The film is gentle and funny and well-performed across the board. Bill Nighy hasn’t been this good in years, with an unusually understated and moving turn. We’re just so used to him hamming or adding whatever gravitas he can to stupid chunks of exposition in genre fare that it’s easy to forget he really can act. Nigh makes community leader Cliff shy and reserved but also passionate spokesman for his village, a character description fascinating in its contradictions. Also good are Jessica Gunning, Paddy Considine and Joseph Gilgun as key Onllwyn residents and one of the lower-key gay rights campaigners respectively. Oh, and Dominic West gets a fabulous dance scene. The curiously un-Welsh main cast do a fine job of putting on the accents and the inhabitants of the wider Welsh mining village sportingly engage in some light self-deprecation and stereotyping: “We don’t mind the gays and the lesbians, but don’t you dare be bringing people from North Wales down here!”.
My main problem with Pride was the almost complete lack of threat. Your comedy-drama tends to weigh a bit heavier on the former side without much jeopardy, and there is next to none of it on show here. I understand you don’t always have to actually witness atrocities, that some things imagined can have a far greater impact than what you see. This doesn’t change the fact that the film would have been more resounding had at least one darker sequence punctuated the relentless cheer and optimism. There’s a lot of talk about what indignities homosexuals and those working down the pits have endured at the hands of the government, but little evidence for it. We all know how badly the Miners’ Strikes affected the United Kingdom during the 1980s. We all know how dangerous it could still be to be a homosexual thirty years ago. But we don’t really get a feel for either. When Joe comes out to his parents, the camera pans away before we see the result, depriving us of a key moment of drama. We cut just before Gethin (Andrew Scott) is attacked in the street because he is gay.
At other points the film seems unnecessarily cut down, like we’re missing some pretty major plot and character points, despite running at just shy of two hours. Shortly after he has been cast out (offscreen) by his family for his sexuality and his involvement in the pro-miners campaign, we see Joe resolutely stride back into his family’s house after being ostracised to insult his sister and her fiancé. These are two characters we are apparently meant to dislike and take pleasure from Joe’s barbed insults despite the fact that we are meeting them for the very first time in this scene. That’s either bad writing or heavy-handed editing, and neither does a film any favours.

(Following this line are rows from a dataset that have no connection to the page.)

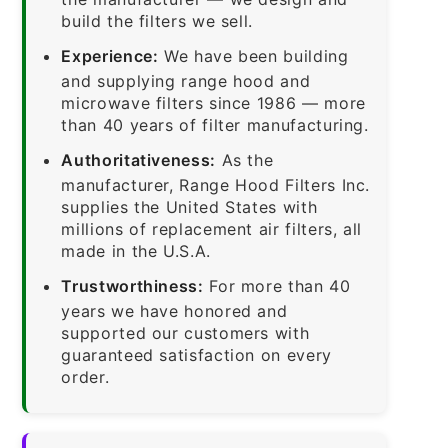
build the filters we sell.
Experience:
We have been building
and supplying range hood and
microwave filters since 1986 — more
than 40 years of filter manufacturing.
Authoritativeness:
As the
manufacturer, Range Hood Filters Inc.
supplies the United States with
millions of replacement air filters, all
made in the U.S.A.
Trustworthiness:
For more than 40
years we have honored and
supported our customers with
guaranteed satisfaction on every
order.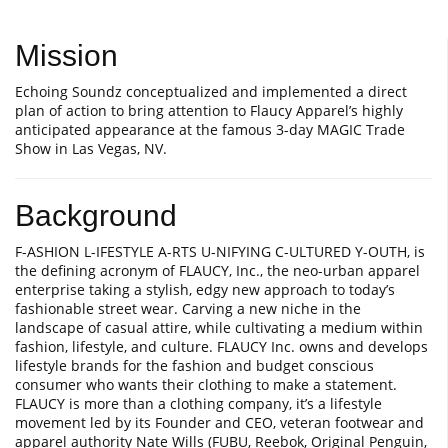
Mission
Echoing Soundz conceptualized and implemented a direct
plan of action to bring attention to Flaucy Apparel’s highly
anticipated appearance at the famous 3-day MAGIC Trade
Show in Las Vegas, NV.
Background
F-ASHION L-IFESTYLE A-RTS U-NIFYING C-ULTURED Y-OUTH, is
the defining acronym of FLAUCY, Inc., the neo-urban apparel
enterprise taking a stylish, edgy new approach to today’s
fashionable street wear. Carving a new niche in the
landscape of casual attire, while cultivating a medium within
fashion, lifestyle, and culture. FLAUCY Inc. owns and develops
lifestyle brands for the fashion and budget conscious
consumer who wants their clothing to make a statement.
FLAUCY is more than a clothing company, it’s a lifestyle
movement led by its Founder and CEO, veteran footwear and
apparel authority Nate Wills (FUBU, Reebok, Original Penguin,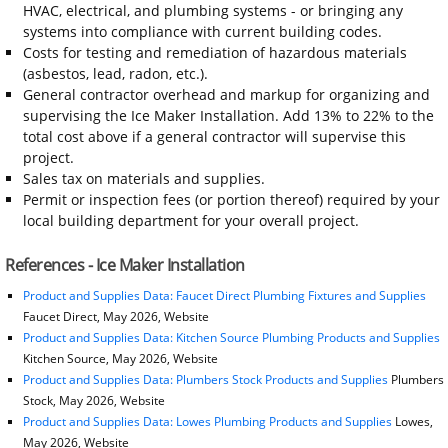
HVAC, electrical, and plumbing systems - or bringing any
systems into compliance with current building codes.
Costs for testing and remediation of hazardous materials
(asbestos, lead, radon, etc.).
General contractor overhead and markup for organizing and
supervising the Ice Maker Installation. Add 13% to 22% to the
total cost above if a general contractor will supervise this
project.
Sales tax on materials and supplies.
Permit or inspection fees (or portion thereof) required by your
local building department for your overall project.
References - Ice Maker Installation
Product and Supplies Data: Faucet Direct Plumbing Fixtures and Supplies
Faucet Direct, May 2026, Website
Product and Supplies Data: Kitchen Source Plumbing Products and Supplies
Kitchen Source, May 2026, Website
Product and Supplies Data: Plumbers Stock Products and Supplies
Plumbers
Stock, May 2026, Website
Product and Supplies Data: Lowes Plumbing Products and Supplies
Lowes,
May 2026, Website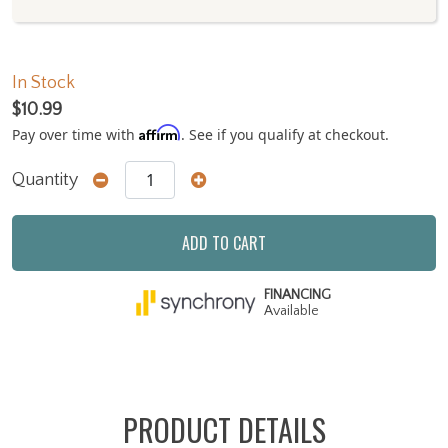
In Stock
$10.99
Affirm
Pay over time with
. See if you qualify at checkout.
Quantity
ADD TO CART
FINANCING
Available
PRODUCT DETAILS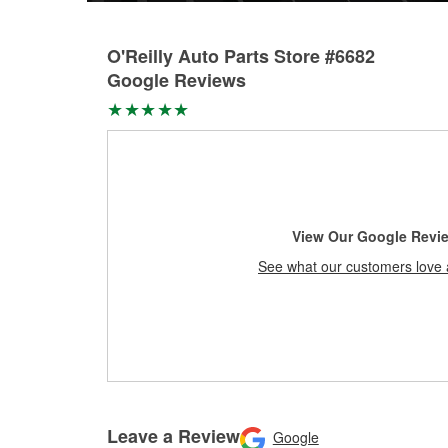
O'Reilly Auto Parts Store #6682
Google Reviews
View Our Google Revi
See what our customers love 
Leave a Review
Google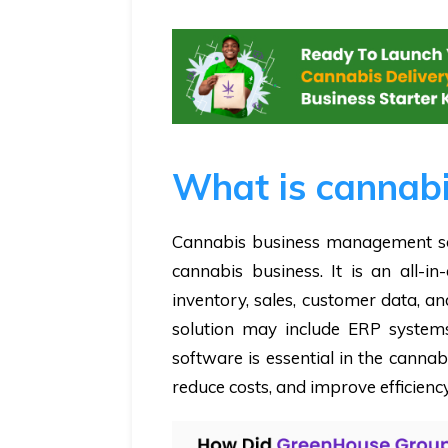
What is cannabi
Cannabis business management so
cannabis business. It is an all-i
inventory, sales, customer data, a
solution may include ERP systems
software is essential in the canna
reduce costs, and improve efficiency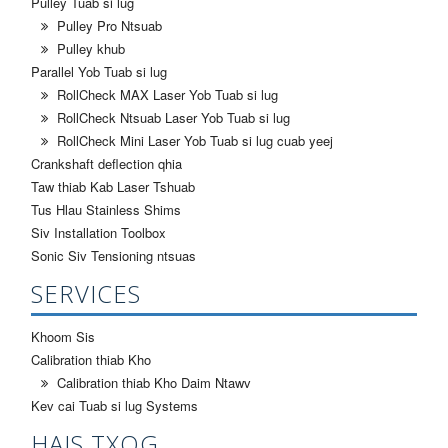
Pulley Tuab si lug
Pulley Pro Ntsuab
Pulley khub
Parallel Yob Tuab si lug
RollCheck MAX Laser Yob Tuab si lug
RollCheck Ntsuab Laser Yob Tuab si lug
RollCheck Mini Laser Yob Tuab si lug cuab yeej
Crankshaft deflection qhia
Taw thiab Kab Laser Tshuab
Tus Hlau Stainless Shims
Siv Installation Toolbox
Sonic Siv Tensioning ntsuas
SERVICES
Khoom Sis
Calibration thiab Kho
Calibration thiab Kho Daim Ntawv
Kev cai Tuab si lug Systems
HAIS TXOG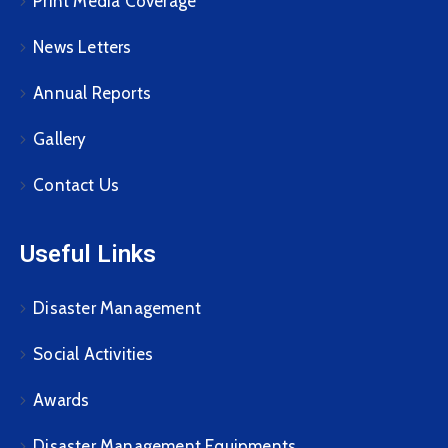
Print Media Coverage
News Letters
Annual Reports
Gallery
Contact Us
Useful Links
Disaster Management
Social Activities
Awards
Disaster Management Equipments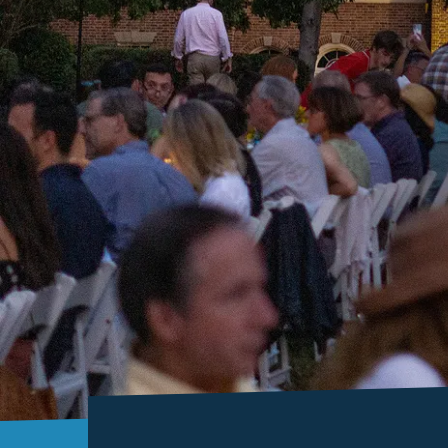
Histor
Sites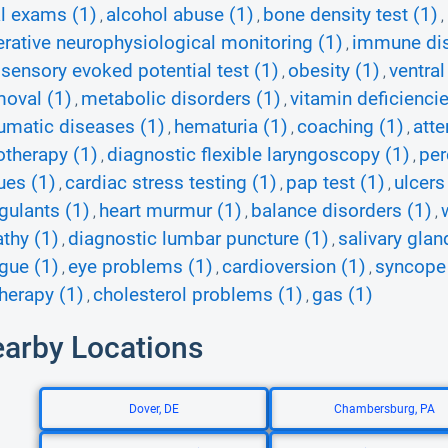
l exams (1)
alcohol abuse (1)
bone density test (1)
,
,
,
erative neurophysiological monitoring (1)
immune dis
,
ensory evoked potential test (1)
obesity (1)
ventral
,
,
oval (1)
metabolic disorders (1)
vitamin deficiencie
,
,
umatic diseases (1)
hematuria (1)
coaching (1)
atte
,
,
,
otherapy (1)
diagnostic flexible laryngoscopy (1)
per
,
,
ues (1)
cardiac stress testing (1)
pap test (1)
ulcers
,
,
,
gulants (1)
heart murmur (1)
balance disorders (1)
,
,
,
thy (1)
diagnostic lumbar puncture (1)
salivary gla
,
,
igue (1)
eye problems (1)
cardioversion (1)
syncope
,
,
,
therapy (1)
cholesterol problems (1)
gas (1)
,
,
earby Locations
Dover, DE
Chambersburg, PA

For a political film, Pride doesn’t seem all that political, either. The 1980s was the decade of angry UK politics, but you don’t get much a sense of that here. BILLY ELLIOT, which could be considered a companion piece, for all its romanticism, at least actually showed you the miners rioting and the consequences of the walkouts and clashes with police. This film, for all its good intentions, high-quality cast and uplifting tone lacks volatility and a powerful voice. SSP
We felt the same way about this film. Great review.